=== Tareas y ejercicios ===
A. Indica si cada afirmación concuerda con el texto sobre el árbol Prometeo. Responde sí o no y cita las palabras del texto que lo deciden: (i) Currey tenía autorización del Servicio Forestal de EE. UU. para tomar muestras de los pinos; (ii) Currey contó los anillos en el laboratorio de su universidad; (iii) el Pico Wheeler es la montaña más alta de la cordillera Snake.
B. Enumera todas las explicaciones que recoge el texto sobre el árbol Prometeo acerca del motivo de la tala.
C. Prosigue el texto sobre el árbol Prometeo a partir de su última oración.

*** Texto del ejercicio ***

La historia del árbol Prometeo comienza (o más bien termina) en el verano de 1964. Ese verano el estudiante de posgrado Donald R. Currey investigaba la glaciología de las edades de hielo en el Pico Wheeler, la montaña más alta de la cordillera Snake, dentro del Parque Nacional de la Gran Cuenca (Estados Unidos). Allí crecen los pinos longevos (Pinus longaeva), famosos por sobrevivir miles de años en climas extremos.
Currey contaba con autorización del Servicio Forestal de EE. UU. para tomar muestras de estos árboles y estudiar sus anillos de crecimiento, valiosos para entender procesos como el cambio climático. Sin embargo, su investigación terminó con un desenlace inesperado: la tala de Prometeo, el árbol más antiguo conocido en ese momento, cuya verdadera edad se desconocía hasta entonces.
La tala de Prometeo
El motivo exacto de la tala nunca quedó del todo claro. Algunas versiones sostienen que el instrumento de muestreo se atascó, otras que era demasiado pequeño, o que Currey pensó que necesitaba un corte transversal completo para examinar los anillos. Lo cierto es que tenía permiso oficial y nadie imaginaba la longevidad del ejemplar.
Tras cortar una losa de 10 centímetros, Currey pasó una semana en su motel contando los anillos con lupa y papel de lija. El resultado fue sorprendente: 4.862 anillos, lo que situaba la edad del árbol en unos 4.900 años. Prometeo se convirtió en el ser vivo más antiguo registrado, pero ya era demasiado tarde: había sido destruido.

*** Datos del ejercicio ***

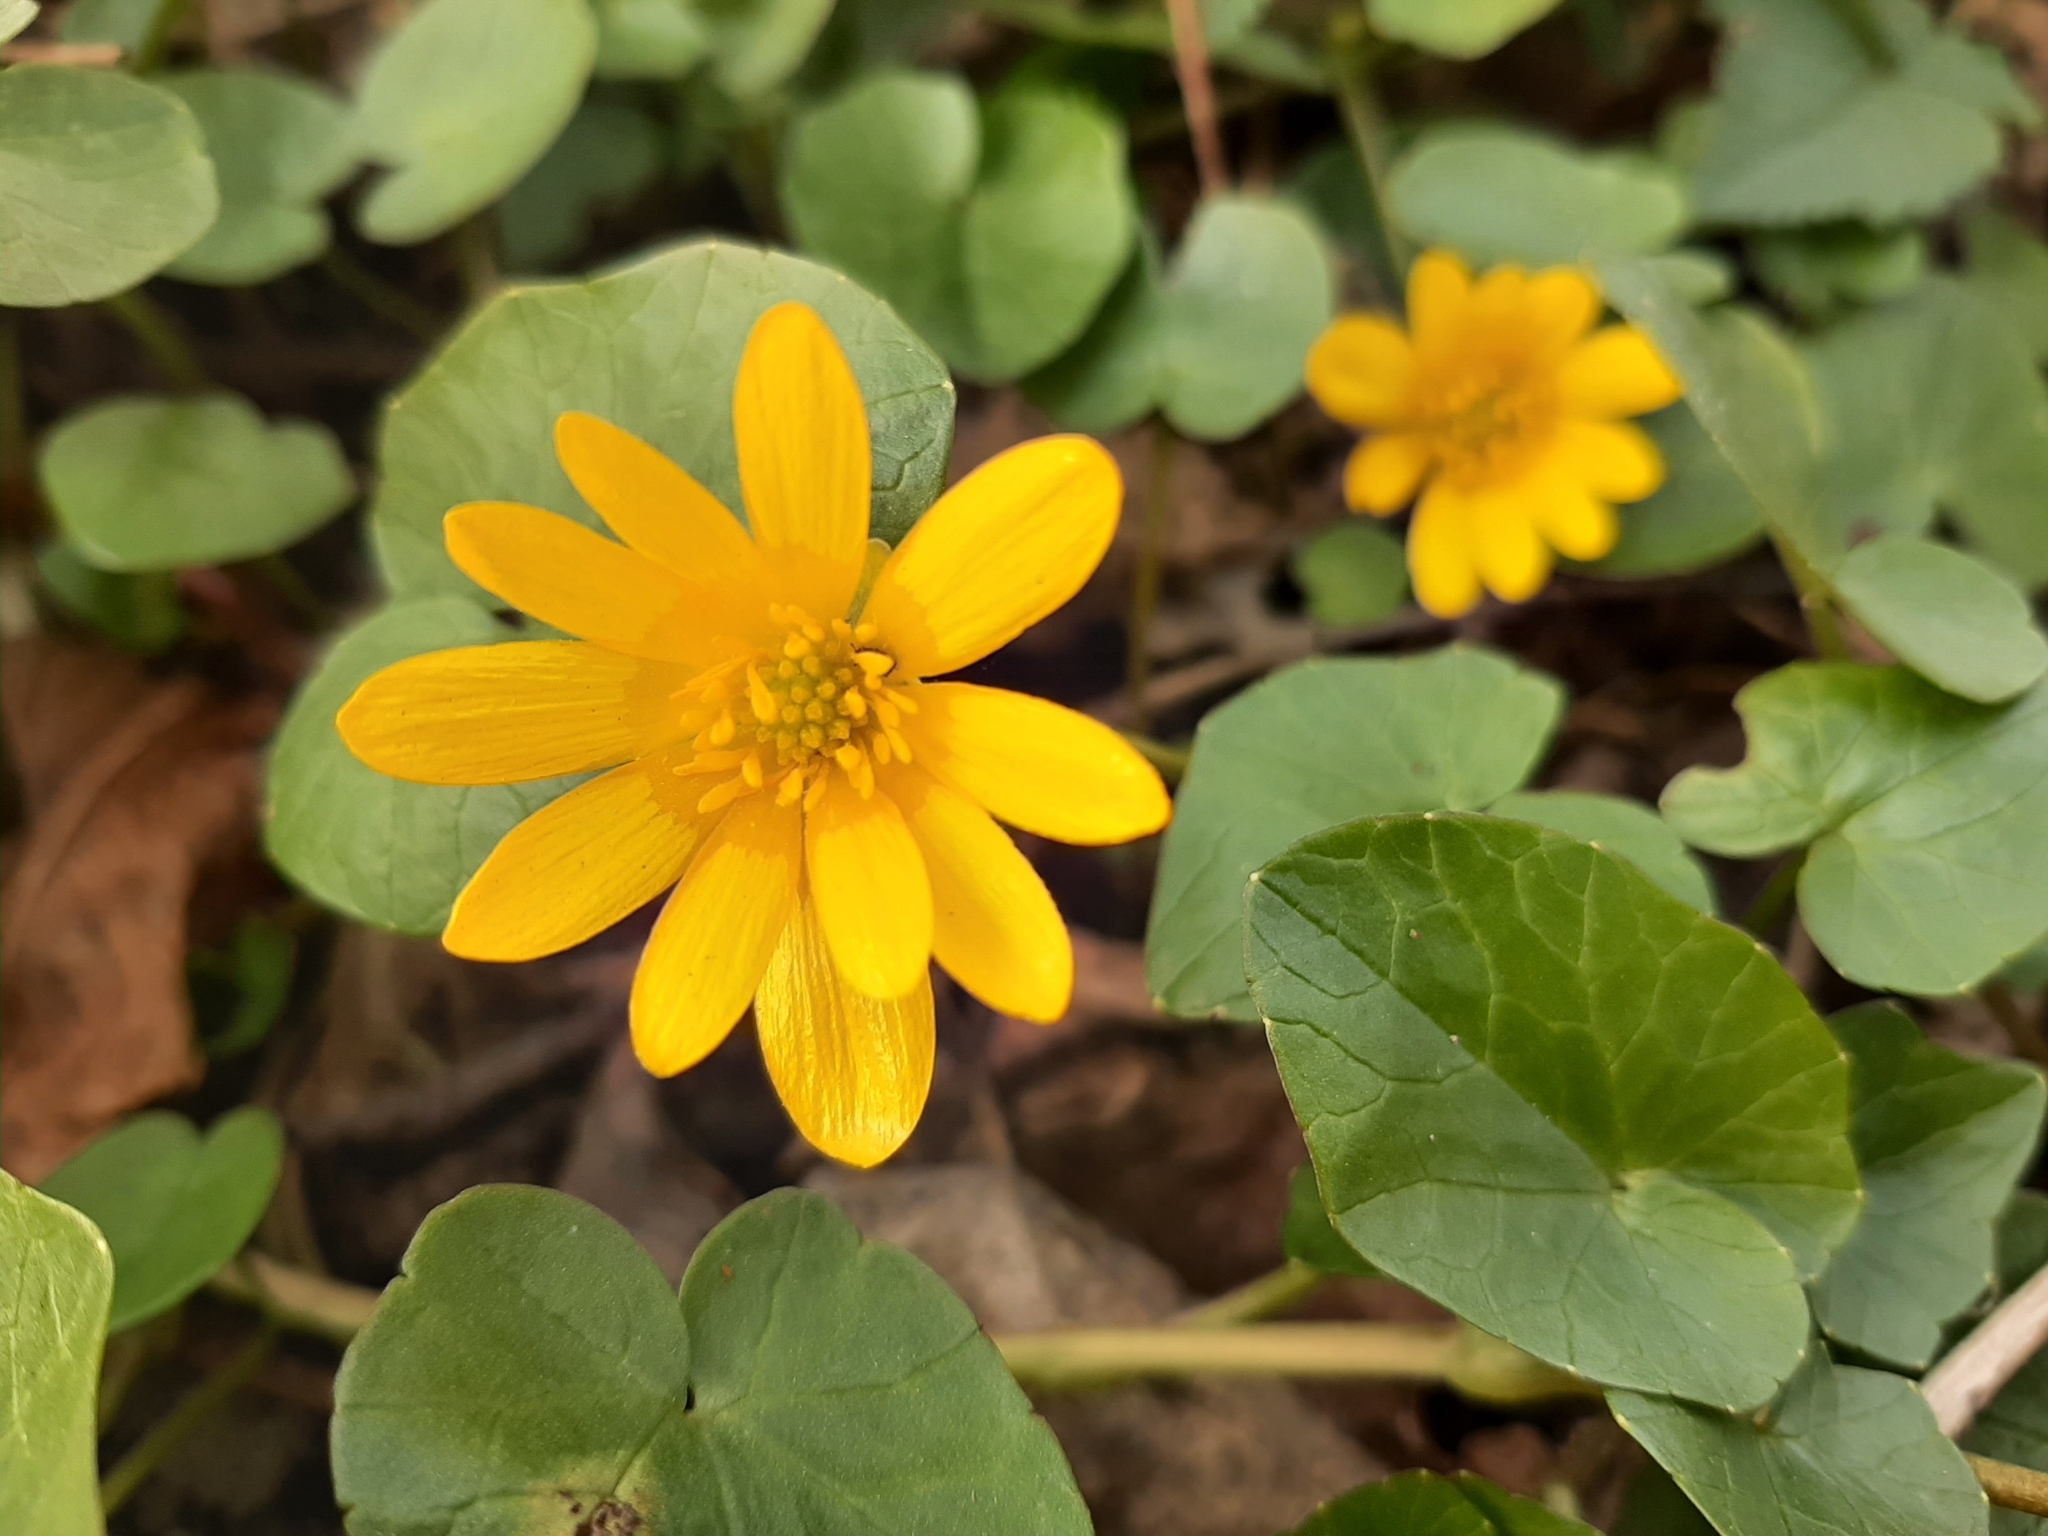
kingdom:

***

=== Respuestas ===
A.
(i) Sí: «Currey contaba con autorización del Servicio Forestal de EE. UU. para tomar muestras de estos árboles».
(ii) No: «Currey pasó una semana en su motel contando los anillos con lupa y papel de lija».
(iii) Sí: «el Pico Wheeler, la montaña más alta de la cordillera Snake».

B.
1. El instrumento de muestreo se atascó.
2. El instrumento era demasiado pequeño.
3. Currey pensó que necesitaba un corte transversal completo para examinar los anillos.

C.
Un árbol discreto pero resistente
A diferencia de las imponentes secuoyas de California, los pinos longevos son de tamaño reducido y crecimiento lento. Esa discreción les permite sobrevivir en condiciones severas como las del Pico Wheeler. Currey reconoció años después que sabía que era un árbol viejo, pero no imaginaba que fuese el más antiguo del mundo.
Hoy, seis décadas después, en el lugar donde se alzaba Prometeo solo queda su tocón, testigo de uno de los seres vivos más longevos de la historia. Actualmente, estos árboles cuentan con mayor protección y son reconocidos como patrimonio natural invaluable.
Los árboles más antiguos del planeta en la actualidad
- Matusalén (California, EE. UU.): un pino longevo (Pinus longaeva) de unos 4.850 años, considerado el organismo individual no clonado más antiguo confirmado por anillos completos. Su ubicación exacta en el Bosque Nacional Inyo se mantiene en secreto para protegerlo.
- Gran Abuelo (Chile): un Alerce Patagónico (Fitzroya cupressoides) en el Parque Nacional Alerce Costero, cuya edad estimada supera los 5.400 años según modelos computacionales. Si se confirma mediante anillos completos, sería el árbol más longevo del planeta.
La historia de Prometeo recuerda la fragilidad de los seres longevos y la importancia de protegerlos. Aunque su tala fue accidental, su legado sigue vivo como advertencia y como símbolo de la necesidad de preservar los árboles que han sido testigos de milenios de historia natural.